**TO DO:**
Select all lines in the records that include "dapat".
Start of MATERIAL FOR THIS TASK
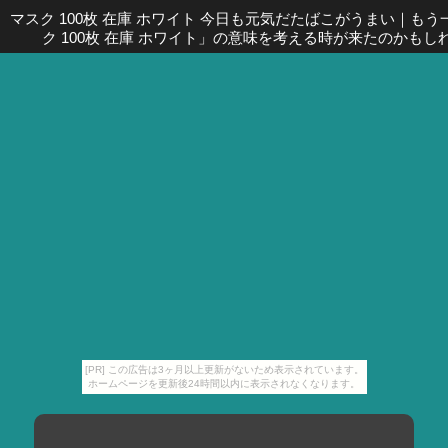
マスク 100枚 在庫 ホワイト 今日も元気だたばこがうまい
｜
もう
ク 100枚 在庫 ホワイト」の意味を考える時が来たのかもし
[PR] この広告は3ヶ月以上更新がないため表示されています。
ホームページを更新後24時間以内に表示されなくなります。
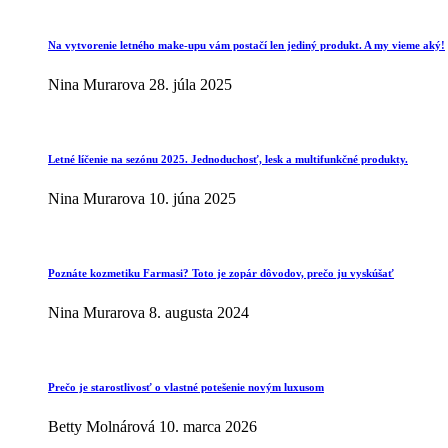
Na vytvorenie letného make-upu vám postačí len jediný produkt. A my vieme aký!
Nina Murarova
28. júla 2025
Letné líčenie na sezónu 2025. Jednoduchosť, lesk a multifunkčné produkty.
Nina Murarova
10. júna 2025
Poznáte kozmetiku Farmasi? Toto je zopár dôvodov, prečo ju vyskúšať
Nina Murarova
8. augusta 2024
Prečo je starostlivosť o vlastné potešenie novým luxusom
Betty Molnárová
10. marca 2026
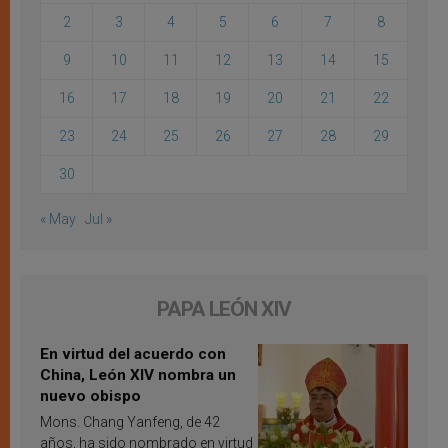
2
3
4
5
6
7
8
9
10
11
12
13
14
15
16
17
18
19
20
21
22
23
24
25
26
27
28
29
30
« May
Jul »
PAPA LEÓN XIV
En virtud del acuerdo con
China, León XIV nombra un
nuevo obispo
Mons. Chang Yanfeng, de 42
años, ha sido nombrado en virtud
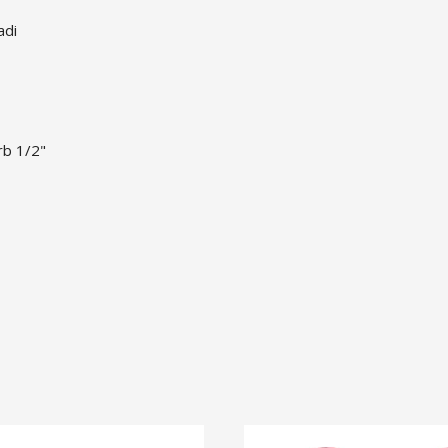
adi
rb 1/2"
End of MATERIAL FOR THIS TASK
Start of MATERIAL FOR THIS TASK
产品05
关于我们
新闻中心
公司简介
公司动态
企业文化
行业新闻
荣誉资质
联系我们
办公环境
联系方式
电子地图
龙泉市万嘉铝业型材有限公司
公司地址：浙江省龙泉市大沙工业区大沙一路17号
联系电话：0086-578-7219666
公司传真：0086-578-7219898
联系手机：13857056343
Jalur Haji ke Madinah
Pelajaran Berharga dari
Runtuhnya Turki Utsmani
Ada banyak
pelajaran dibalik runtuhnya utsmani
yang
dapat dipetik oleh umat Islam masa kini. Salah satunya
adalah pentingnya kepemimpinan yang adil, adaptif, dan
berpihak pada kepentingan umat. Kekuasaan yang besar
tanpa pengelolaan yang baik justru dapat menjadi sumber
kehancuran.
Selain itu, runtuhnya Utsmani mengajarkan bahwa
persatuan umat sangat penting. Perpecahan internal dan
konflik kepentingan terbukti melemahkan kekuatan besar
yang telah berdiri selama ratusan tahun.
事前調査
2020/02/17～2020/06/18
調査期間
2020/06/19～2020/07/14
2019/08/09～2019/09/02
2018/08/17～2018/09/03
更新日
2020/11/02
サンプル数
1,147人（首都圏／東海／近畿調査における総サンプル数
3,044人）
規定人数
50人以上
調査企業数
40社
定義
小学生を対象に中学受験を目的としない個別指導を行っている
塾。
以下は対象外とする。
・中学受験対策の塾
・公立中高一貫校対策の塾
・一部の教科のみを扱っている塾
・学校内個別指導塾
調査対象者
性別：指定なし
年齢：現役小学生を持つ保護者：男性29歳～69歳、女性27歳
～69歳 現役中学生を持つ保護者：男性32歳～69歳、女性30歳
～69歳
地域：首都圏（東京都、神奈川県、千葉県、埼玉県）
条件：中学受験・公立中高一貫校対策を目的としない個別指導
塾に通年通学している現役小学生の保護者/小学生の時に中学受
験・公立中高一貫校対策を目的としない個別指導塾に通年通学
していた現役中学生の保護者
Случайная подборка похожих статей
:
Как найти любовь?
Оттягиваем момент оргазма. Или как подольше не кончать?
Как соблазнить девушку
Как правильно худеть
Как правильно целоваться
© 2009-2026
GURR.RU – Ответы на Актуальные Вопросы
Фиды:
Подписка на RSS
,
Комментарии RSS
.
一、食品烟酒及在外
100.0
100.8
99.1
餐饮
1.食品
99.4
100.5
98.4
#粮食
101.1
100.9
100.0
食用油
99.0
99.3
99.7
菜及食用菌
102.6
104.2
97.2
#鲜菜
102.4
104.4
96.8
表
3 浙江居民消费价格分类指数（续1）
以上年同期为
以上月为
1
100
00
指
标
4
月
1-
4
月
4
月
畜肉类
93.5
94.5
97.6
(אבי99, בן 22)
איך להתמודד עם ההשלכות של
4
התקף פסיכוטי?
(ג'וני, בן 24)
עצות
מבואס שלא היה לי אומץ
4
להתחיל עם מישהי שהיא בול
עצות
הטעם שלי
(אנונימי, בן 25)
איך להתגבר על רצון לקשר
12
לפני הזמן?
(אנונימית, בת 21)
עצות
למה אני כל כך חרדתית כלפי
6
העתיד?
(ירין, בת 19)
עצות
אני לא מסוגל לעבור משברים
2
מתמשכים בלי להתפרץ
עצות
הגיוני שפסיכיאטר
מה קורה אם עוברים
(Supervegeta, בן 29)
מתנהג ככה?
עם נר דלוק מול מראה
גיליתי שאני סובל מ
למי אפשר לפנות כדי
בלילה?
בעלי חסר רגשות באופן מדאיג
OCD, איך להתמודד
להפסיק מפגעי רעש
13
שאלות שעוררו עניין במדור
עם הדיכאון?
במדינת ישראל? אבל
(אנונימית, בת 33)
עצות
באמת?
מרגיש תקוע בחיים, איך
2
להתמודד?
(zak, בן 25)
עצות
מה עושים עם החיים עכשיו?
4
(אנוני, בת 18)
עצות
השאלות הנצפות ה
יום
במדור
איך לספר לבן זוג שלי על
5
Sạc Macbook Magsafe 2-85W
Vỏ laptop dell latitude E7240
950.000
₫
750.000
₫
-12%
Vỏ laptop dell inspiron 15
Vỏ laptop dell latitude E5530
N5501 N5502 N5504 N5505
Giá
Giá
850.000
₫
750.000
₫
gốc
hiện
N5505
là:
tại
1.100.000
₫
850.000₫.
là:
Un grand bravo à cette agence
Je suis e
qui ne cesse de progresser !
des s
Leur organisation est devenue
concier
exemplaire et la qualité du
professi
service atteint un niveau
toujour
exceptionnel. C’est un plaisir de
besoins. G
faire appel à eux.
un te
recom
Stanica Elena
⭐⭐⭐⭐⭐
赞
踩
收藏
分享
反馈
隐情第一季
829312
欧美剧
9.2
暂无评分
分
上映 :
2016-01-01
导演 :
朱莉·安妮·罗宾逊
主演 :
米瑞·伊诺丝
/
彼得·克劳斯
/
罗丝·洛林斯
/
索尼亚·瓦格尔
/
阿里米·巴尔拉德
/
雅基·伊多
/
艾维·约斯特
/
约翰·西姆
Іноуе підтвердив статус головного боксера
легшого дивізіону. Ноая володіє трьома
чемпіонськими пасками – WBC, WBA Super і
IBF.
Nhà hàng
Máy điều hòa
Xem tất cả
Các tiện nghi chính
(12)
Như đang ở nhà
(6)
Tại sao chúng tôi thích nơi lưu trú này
End of MATERIAL FOR THIS TASK
**SOLVED EXERCISE:**
dapat dipetik oleh umat Islam masa kini. Salah satunya
tanpa pengelolaan yang baik justru dapat menjadi sumber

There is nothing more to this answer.